Verizon's new broadband tiers to require longer service agreement

Last week, Verizon said it was doubling down on its FIOS broadband, updating its top speed tier to 300Mbps/65 Mbps (down, up) vs. its current max of 150/35, but the company left out two important things: price and a date. Now, we know both.

The new report, leaked via Verizon training materials, shows that, as you might expect, something this fast will be very expensive.

"When" has also been answered.
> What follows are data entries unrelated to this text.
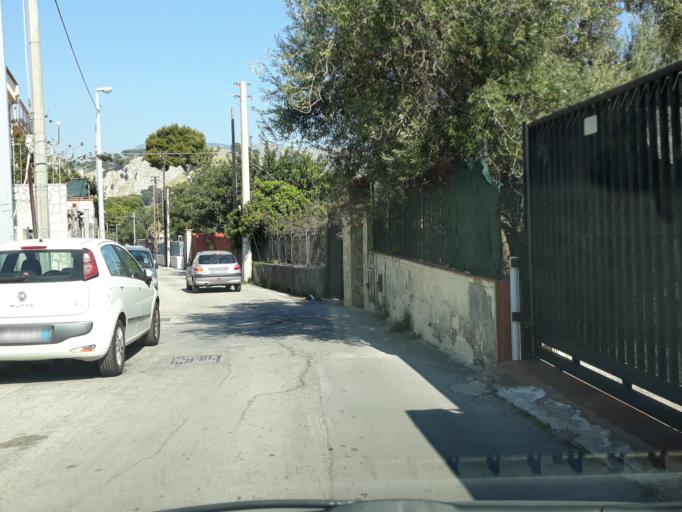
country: IT
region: Sicily
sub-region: Palermo
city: Piano dei Geli
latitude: 38.1119
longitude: 13.2982
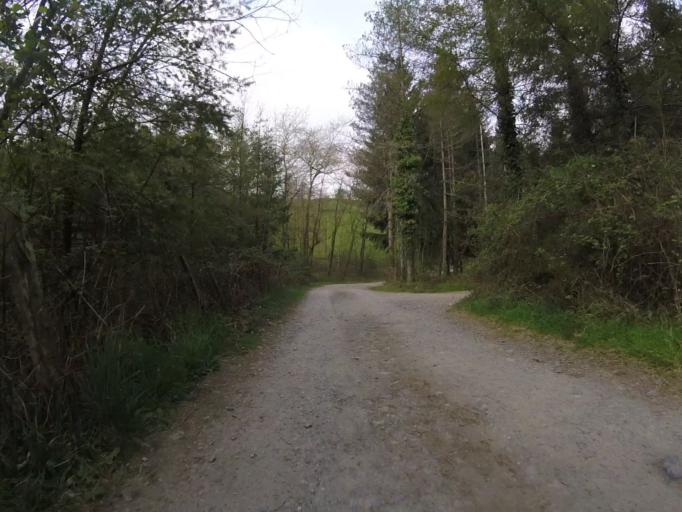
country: ES
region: Navarre
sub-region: Provincia de Navarra
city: Areso
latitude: 43.1069
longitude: -1.9555
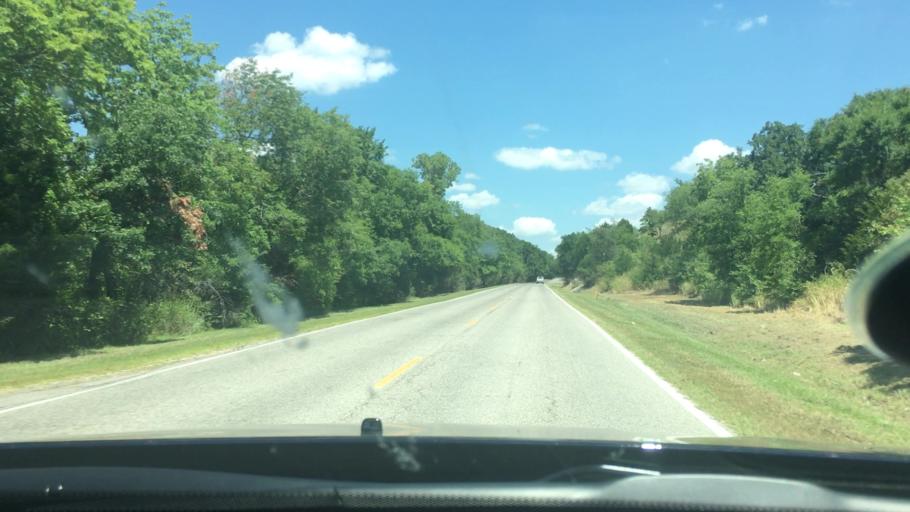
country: US
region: Oklahoma
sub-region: Carter County
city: Dickson
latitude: 34.3114
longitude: -96.9625
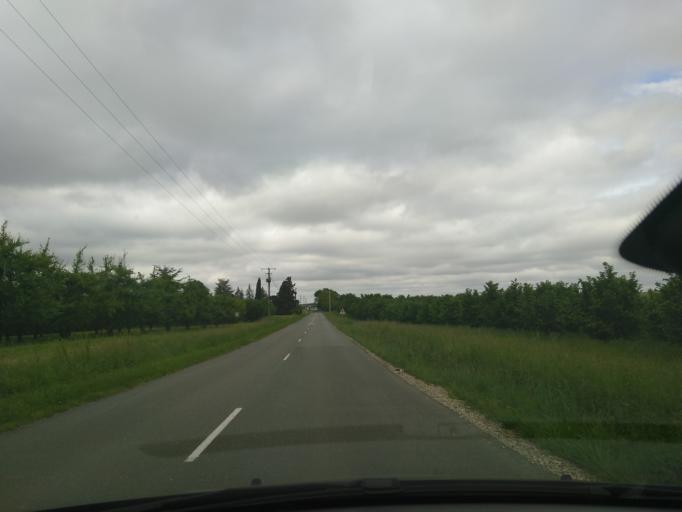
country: FR
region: Aquitaine
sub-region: Departement du Lot-et-Garonne
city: Cancon
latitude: 44.5402
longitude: 0.6074
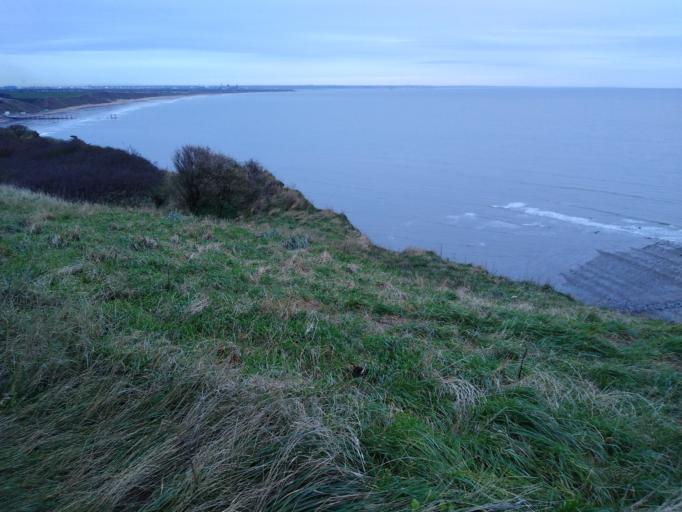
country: GB
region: England
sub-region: Redcar and Cleveland
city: Saltburn-by-the-Sea
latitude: 54.5863
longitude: -0.9493
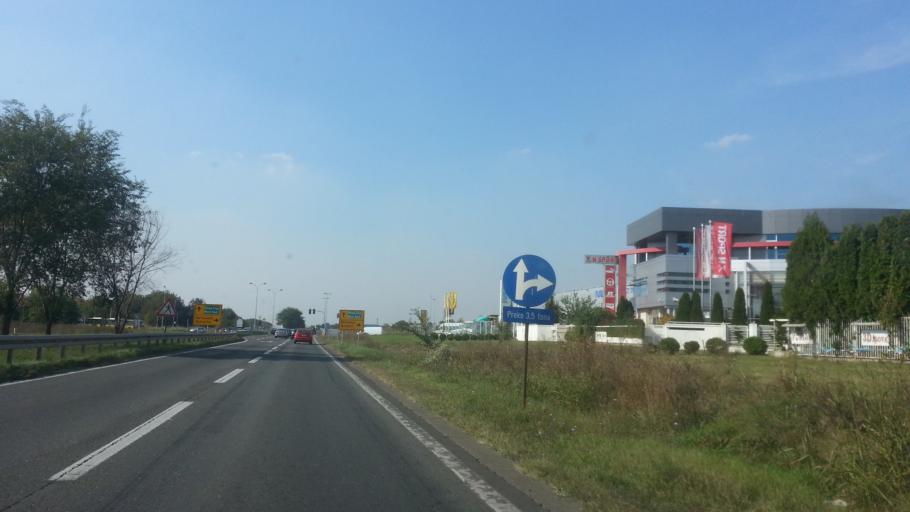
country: RS
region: Central Serbia
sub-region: Belgrade
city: Zemun
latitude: 44.8709
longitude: 20.3362
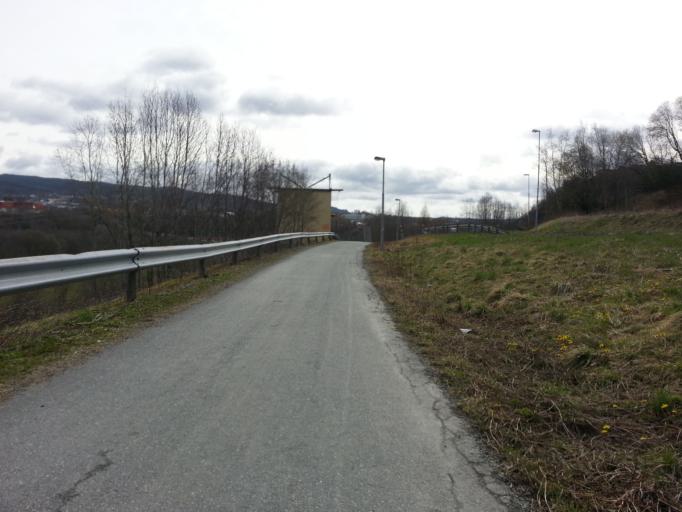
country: NO
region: Sor-Trondelag
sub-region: Trondheim
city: Trondheim
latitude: 63.4087
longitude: 10.3851
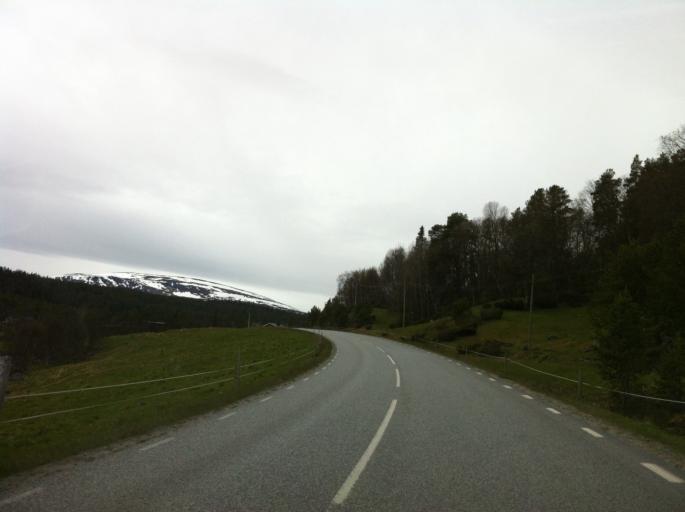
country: NO
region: Sor-Trondelag
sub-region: Tydal
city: Aas
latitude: 62.6170
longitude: 12.4825
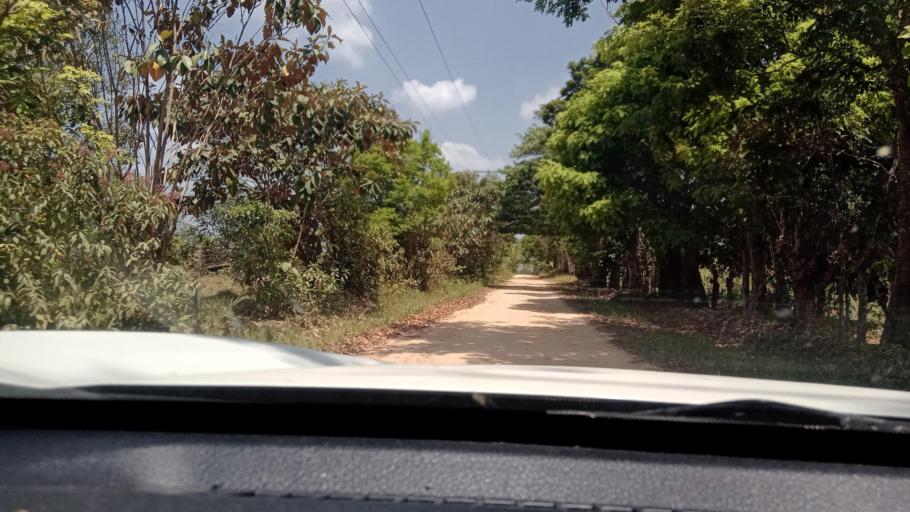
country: MX
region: Veracruz
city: Las Choapas
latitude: 17.9445
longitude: -94.1250
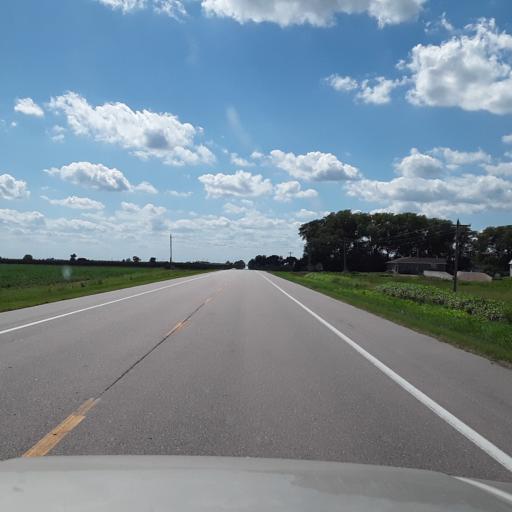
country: US
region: Nebraska
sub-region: Merrick County
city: Central City
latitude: 41.1910
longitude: -97.9891
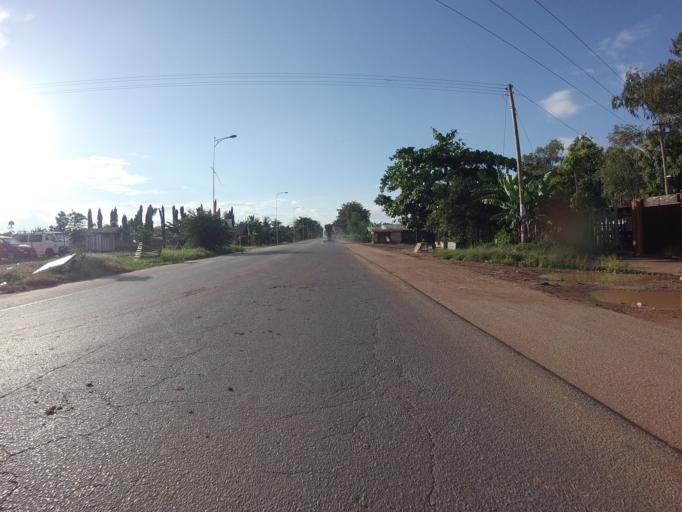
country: GH
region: Ashanti
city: Tafo
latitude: 6.9242
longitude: -1.6623
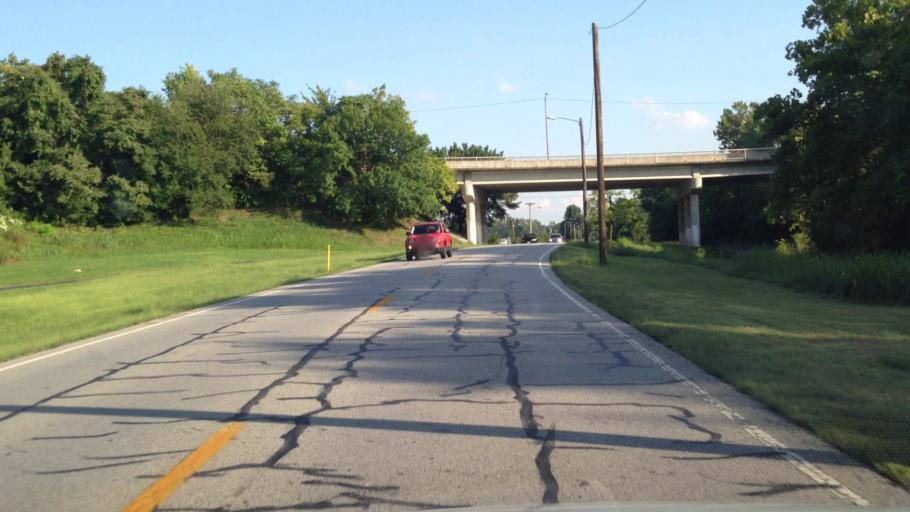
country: US
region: Missouri
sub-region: Jasper County
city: Joplin
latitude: 37.0921
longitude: -94.5097
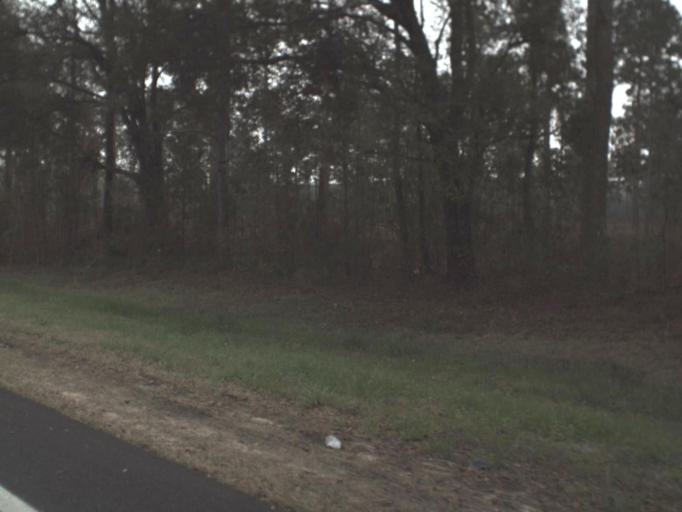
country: US
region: Florida
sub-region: Jefferson County
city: Monticello
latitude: 30.4101
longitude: -83.9084
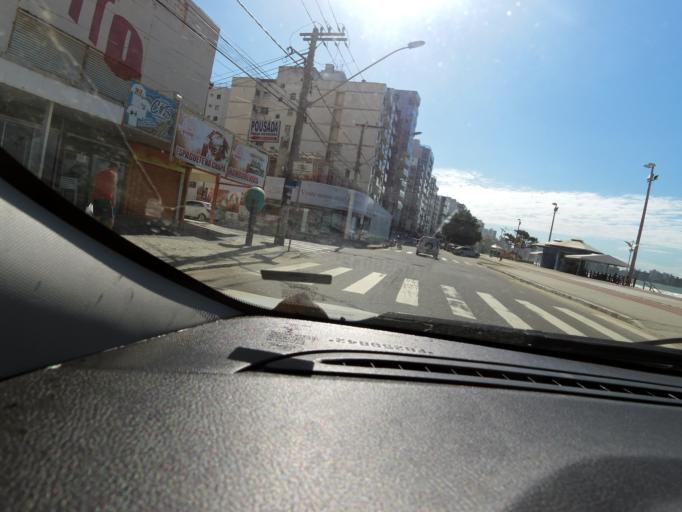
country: BR
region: Espirito Santo
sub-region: Guarapari
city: Guarapari
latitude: -20.6563
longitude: -40.4910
The company will launch these new prices and speeds on June 17.

Verizon is also increasing requirements for service contracts as well (if you're used to no-contract service such as with Comcast, you get what you pay for). This includes prices for already existing tiers.

For example, the already existing 15/5 tier will now cost $64.99 per month, compared to the $54.99 that's currently charged. That is also with a two-year service agreement, in contrast to the current a one-year contract. So not only are they raising the price, they are locking you in for longer.

All the new tiers require a two-year contract, unless you pay an additional $5 per month, in which case you can go month-to-month.

Here are the new tiers:
  • 300/65 - $204.99
  • 150/65 - $94.99
  • 75/35 - $84.99 (VDSL 1 30/5, VDSL2 50/10)
  • 50/25 - $74.99 (VDSL 1 20/5, VDSL2 20/10)
  • 15/5 - $64.99 (VDSL 1 10/2, VDSL2 15/5)
  • 3/1 - $54.99 (VDSL 1 3/1, VDSL2 3.1)
Once again, all require a two-year service agreement.

There are other fees associated with the changes, as well. If you don't have Verizon phone service, you will get an additional $5 surcharge. In addition, the two top tiers require an equipment upgrade, which will cost you $100 unless you sign for the two-year agreement, or are a new customer, or if you already have Verizon's 150Mbps service.

There is a lot of fine print, you can see, and if you are in a building that uses VDSL, which is a system that uses the building's existing copper wiring to deliver FiOS service to apartments instead of fiber-optic cable, you'll see the new prices, but no new speeds, as shown above.

One other note: Verizon's current 3/1 FiOS internet plan is only available as a step-up service for customers upgrading from the company's DSL plans. It's unclear, but we expect the restrictions in the new package to be the same.